Second, you apparently have multiplied √2 by 3 to get your answer, but that is incorrect for two reasons -- the magnitude of each force is 1, not √2, and the resultant of a force is not simply the sum of the magnitudes.No.
Nor do I.
Have they not taught you this in your course?alijan kk said:you are right i made that mistake, but why it is not simply the sum of vector magnitudes, 3 ?
i am just confused that why the corner to corner is diagonal why not the nearest corner could be the corner, and if the force is like you said from left down corner and extends to right upward corner ,then why can't we just add three vectors and get the magnitude of 3.Chestermiller said:Have they not taught you this in your course?
We still don't have a clear description of the problem. Do the vectors all point in the same direction, or does each one point to a different corner of the square?alijan kk said:you are right i made that mistake
actually i also wanted to know if the problem is correct or wrong, it is created by over physics proffesorMark44 said:We still don't have a clear description of the problem. Do the vectors all point in the same direction, or does each one point to a different corner of the square?
We can't give useful help if we don't know what the problem is.
It depends on what the problem is.alijan kk said:actually i also wanted to know if the problem is correct or wrong, it is created by over physics proffesor
As I already mentioned, the square has three other corners. Are the vectors pointing to different corners or are they all pointing toward the opposite corner?alijan kk said:Three forces each of magnitude 1N act from one corner towards the other corner of a square
yes, we have learned vector addition by head to tail rule and by law of cosines.Chestermiller said:What have you learned in your course about how to add vectors having different magnitudes and directions to obtain their resultant?
This is the only description given and the answer is nearest to 2.4Mark44 said:It depends on what the problem is.
From the original post:
As I already mentioned, the square has three other corners. Are the vectors pointing to different corners or are they all pointing toward the opposite corner?
These questions have different answers.
What about resolving into components, and adding the components?alijan kk said:yes, we have learned vector addition by head to tail rule and by law of cosines.
3 is only correct if they all point in the same direction. any "zig-zagging" reduces the magnitude of the sum.alijan kk said:you are right i made that mistake, but why it is not simply the sum of vector magnitudes, 3 ?
The purpose of finding the magnitude of 3 forces on a square is to understand the overall effect of these forces on the square. It allows us to determine the net force acting on the square, as well as the direction of this net force.

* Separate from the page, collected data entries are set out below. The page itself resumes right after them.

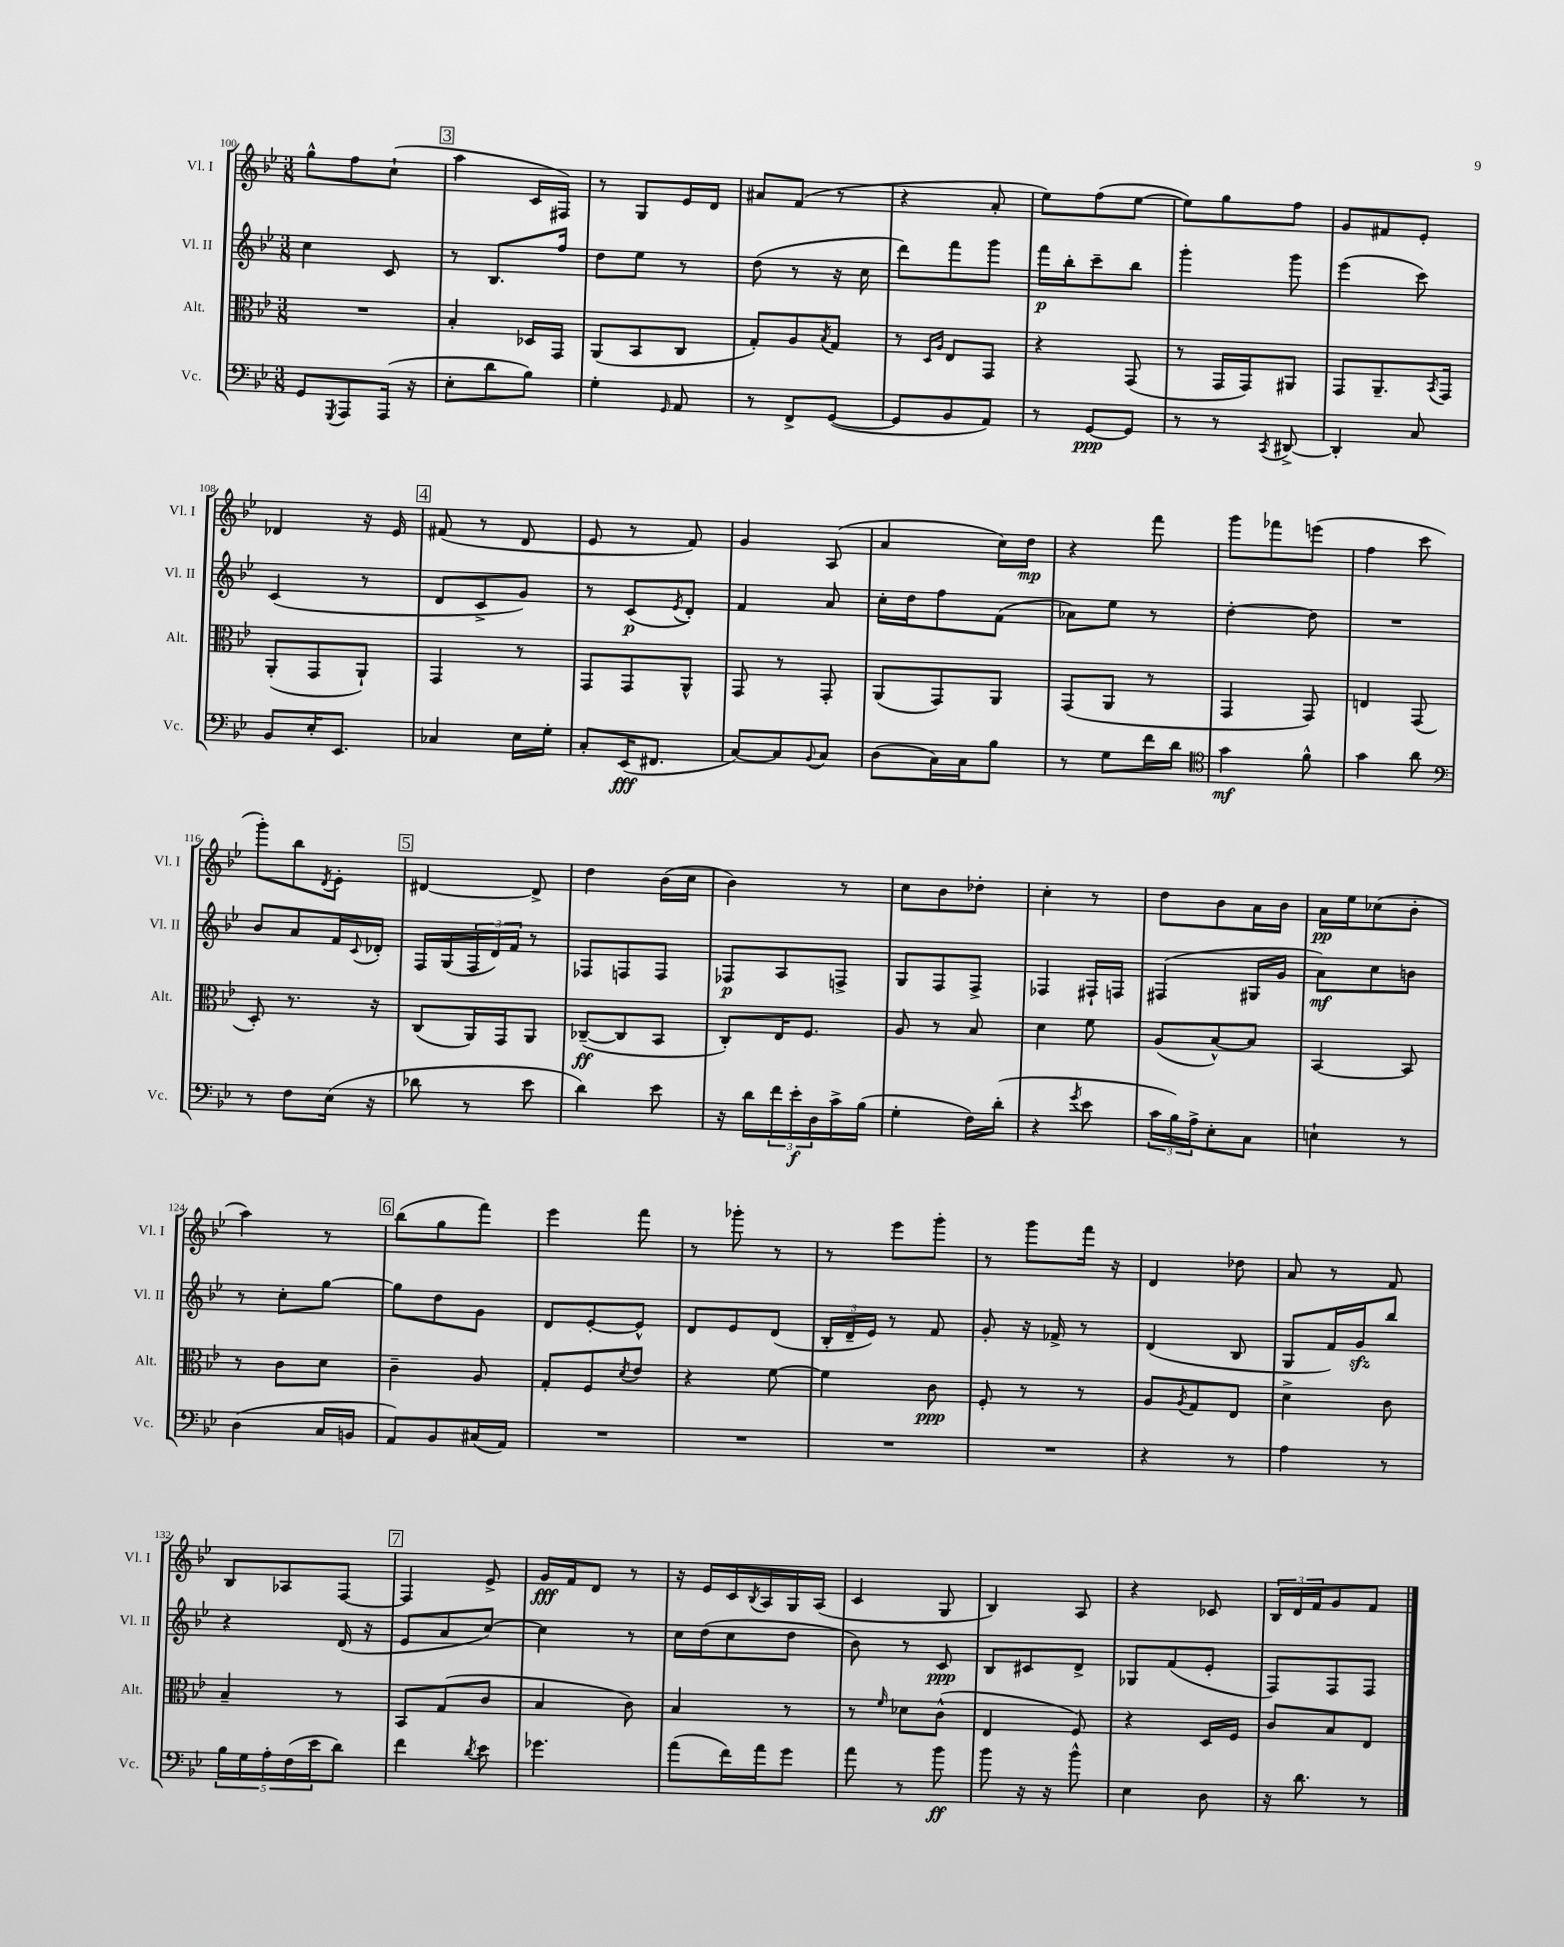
<<
\new StaffGroup <<
\new Staff = "s0" \with { instrumentName = "Vl. I" shortInstrumentName = "Vl. I" } {
    \clef treble \key bes \major \numericTimeSignature \time 3/8
    g''8-^ f''8 c''8-!( |
    \mark \markup { \box "3" } a''4 c'16 fis16) |
    r8 g8 ees'16 d'16 |
    ais'8 f'8( r8 |
    r4 a'8-. |
    ees''8) f''8( ees''8~ |
    ees''8) g''8 f''8 |
    g'8 fis'8 ees'8-. |
    des'4 r16 ees'16 |
    \mark \markup { \box "4" } fis'8( r8 d'8 |
    ees'8 r8 f'8) |
    g'4 a8( |
    a'4 c''16) d''16\mp |
    r4 f'''8 |
    g'''8 fes'''8 e'''8( |
    f''4 c'''8 |
    g'''8-.) bes''8 \acciaccatura { d'8 } ees'8-. |
    \mark \markup { \box "5" } dis'4~ dis'8-> |
    d''4 bes'16( c''16 |
    bes'4) r8 |
    c''8 bes'8 des''8-. |
    c''4-. r8 |
    d''8 bes'8 a'16 bes'16 |
    a'16\pp ees''16 ces''8( bes'8-. |
    a''4) r8 |
    \mark \markup { \box "6" } bes''8( g''8 f'''8) |
    ees'''4 f'''8 |
    r8 ges'''8-. r8 |
    r8 ees'''8 g'''8-. |
    r8 g'''8 f'''16 r16 |
    d'4 des''8 |
    a'8 r8 f'8 |
    bes8 aes8 f8~ |
    \mark \markup { \box "7" } f4 ees'8-> |
    g'16\fff f'16 d'8 r8 |
    r16 ees'16 c'16 \acciaccatura { bes8 } a16 g16 a16( |
    c'4 g8 |
    bes4) a8 |
    r4 ces'8 |
    \tuplet 3/2 { bes16 d'16 f'16 } g'8 f'8 \bar "|." |
}
\new Staff = "s1" \with { instrumentName = "Vl. II" shortInstrumentName = "Vl. II" } {
    \clef treble \key bes \major \numericTimeSignature \time 3/8
    c''4 c'8 |
    \mark \markup { \box "3" } r8 bes8. f''16 |
    d''8 ees''8 r8 |
    d''8( r8 r16 c''16 |
    d'''8) f'''8 g'''8 |
    f'''16\p bes''16-. c'''8-- bes''8 |
    g'''4-. g'''8 |
    ees'''4( c'''8) |
    c'4( r8 |
    \mark \markup { \box "4" } d'8 c'8-> g'8) |
    r8 c'8\p( \acciaccatura { ees'8 } d'8-.) |
    f'4 a'8 |
    c''16-. d''16 f''8 f'8( |
    aes'8) ees''8 r8 |
    d''4~-. d''8 |
    R4. |
    bes'8 a'8 f'16 \appoggiatura { c'8 } des'16-. |
    \mark \markup { \box "5" } f16 g16( \tuplet 3/2 { f16 d'16) f'16 } r8 |
    fes8 f8 f8 |
    fes8\p a8 f8-> |
    g8 f8 f8-> |
    fes4 fis16-! f16 |
    fis4( gis16 g'16 |
    a'8\mf) c''8 b'8 |
    r8 c''8-. g''8~ |
    \mark \markup { \box "6" } g''8 d''8 g'8 |
    d'8 ees'8~-. ees'8-^ |
    d'8 ees'8 d'8( |
    \tuplet 3/2 { bes16-. d'16-- ees'16) } r8 f'8 |
    g'8-. r16 fes'16-> r8 |
    d'4( bes8 |
    g8 f'16) g'16\sfz bes''8 |
    r4 d'16( r16 |
    \mark \markup { \box "7" } ees'8 a'8 c''8~) |
    c''4 r8 |
    c''16 d''16( c''8 d''8 |
    bes'8) r8 c'8\ppp |
    bes8 cis'8 d'8-> |
    ges8 f'8( ees'8-. |
    f8) f8 f8 \bar "|." |
}
\new Staff = "s2" \with { instrumentName = "Alt." shortInstrumentName = "Alt." } {
    \clef alto \key bes \major \numericTimeSignature \time 3/8
    R4. |
    \mark \markup { \box "3" } bes4-. des16 g,16 |
    a,8( bes,8 c8 |
    g8-.) a8 \acciaccatura { bes8 } g8 |
    r8 \grace { d16 a16 } ees8 g,8 |
    r4 g,8( |
    r8 g,16 g,16) ais,8 |
    g,8 a,8.-- \acciaccatura { bes,8 } g,16 |
    a,8-.( g,8 a,8-!) |
    \mark \markup { \box "4" } g,4 r8 |
    g,8 g,8 a,8-^ |
    g,8 r8 g,8-. |
    a,8( g,8) a,8 |
    g,8( a,8 r8 |
    g,4 g,8) |
    e4 g,8( |
    d8-.) r8. r16 |
    \mark \markup { \box "5" } c8( a,16) g,16 a,8 |
    ces8~--\ff( ces8 bes,8 |
    c8-.) ees16 f8. |
    a8 r8 bes8 |
    d'4 f'8 |
    a8( bes8~-^) bes8 |
    bes,4~ bes,8 |
    r8 c'8 d'8 |
    \mark \markup { \box "6" } c'4-- a8 |
    g8-. f8 \acciaccatura { d'8 } ees'8 |
    r4 f'8~ |
    f'4 c'8\ppp |
    f8-. r8 r8 |
    a8 \acciaccatura { a8 } g8 ees8 |
    d'4-> c'8 |
    bes4-- r8 |
    \mark \markup { \box "7" } bes,8 g8( c'8 |
    bes4 c'8) |
    bes4 r8 |
    r8 \grace { f'16 } des'8 c'8-^( |
    ees4 f8) |
    r4 d16 f16 |
    c'8 bes8 ees8 \bar "|." |
}
\new Staff = "s3" \with { instrumentName = "Vc." shortInstrumentName = "Vc." } {
    \clef bass \key bes \major \numericTimeSignature \time 3/8
    g,8 \acciaccatura { g,,8 } a,,8 a,,16( r16 |
    \mark \markup { \box "3" } ees8-. d'8 bes8) |
    g4-. \grace { g,16 } a,8 |
    r8 f,8-> g,8~( |
    g,8 bes,8 a,8) |
    r8 g,8~\ppp g,8 |
    r8 r8 \acciaccatura { c,8 } dis,8~-> |
    dis,4-. c8 |
    bes,8 ees16-. ees,8. |
    \mark \markup { \box "4" } ces4 ees16 g16-. |
    c8-. ees,16\fff( fis,8. |
    c8~) c8 \appoggiatura { bes,8 } c8 |
    d8( c16) c16 bes8 |
    r8 g8 f'16 d'16 |
    \clef tenor g'4\mf f'8-^ |
    g'4 a'8 |
    \clef bass r8 f8 ees16( r16 |
    \mark \markup { \box "5" } des'8 r8 ees'8 |
    d'4) ees'8 |
    r16 d'16 \tuplet 3/2 { f'16 ees'16-.\f d16 } c'16-> bes16( |
    g4-. f16) d'16-.( |
    r4 \acciaccatura { g'8 } ees'8 |
    \tuplet 3/2 { c'16 bes16) a16-> } ees8-. c8 |
    e4-! r8 |
    d4( c16 b,16 |
    \mark \markup { \box "6" } a,8) bes,8 cis16( a,16) |
    R4. |
    R4. |
    R4. |
    R4. |
    r4 r8 |
    a4 r8 |
    \tuplet 5/4 { bes16 g16 a16-. f16( ees'16 } d'8) |
    \mark \markup { \box "7" } f'4 \acciaccatura { d'8 } ees'8 |
    ges'4. |
    a'8( f'16) a'16 g'8 |
    a'8 r8 bes'8\ff |
    bes'8 r16 r16 bes'8-^ |
    ees4 d8 |
    r16 d'8. r8 \bar "|." |
}
>>
>>
\layout { \context { \Score currentBarNumber = #100 } }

Typically, we consider external forces acting on the square, such as gravity and applied forces. Internal forces, such as tension within the square, are usually not considered as they cancel out in the calculation of net force.
The formula for finding the magnitude of 3 forces on a square is: Fnet = √(Fx² + Fy²), where Fx and Fy are the horizontal and vertical component of the net force, respectively.
To determine the direction of the net force, we use the trigonometric concept of finding the angle of a right triangle. We can use the inverse tangent function (tan⁻¹) to find the angle, which represents the direction of the net force.
The units of measurement for the magnitude of 3 forces on a square are typically in Newtons (N) or pounds (lbs), depending on the unit system being used. It is important to ensure that all forces are in the same unit before calculating the magnitude.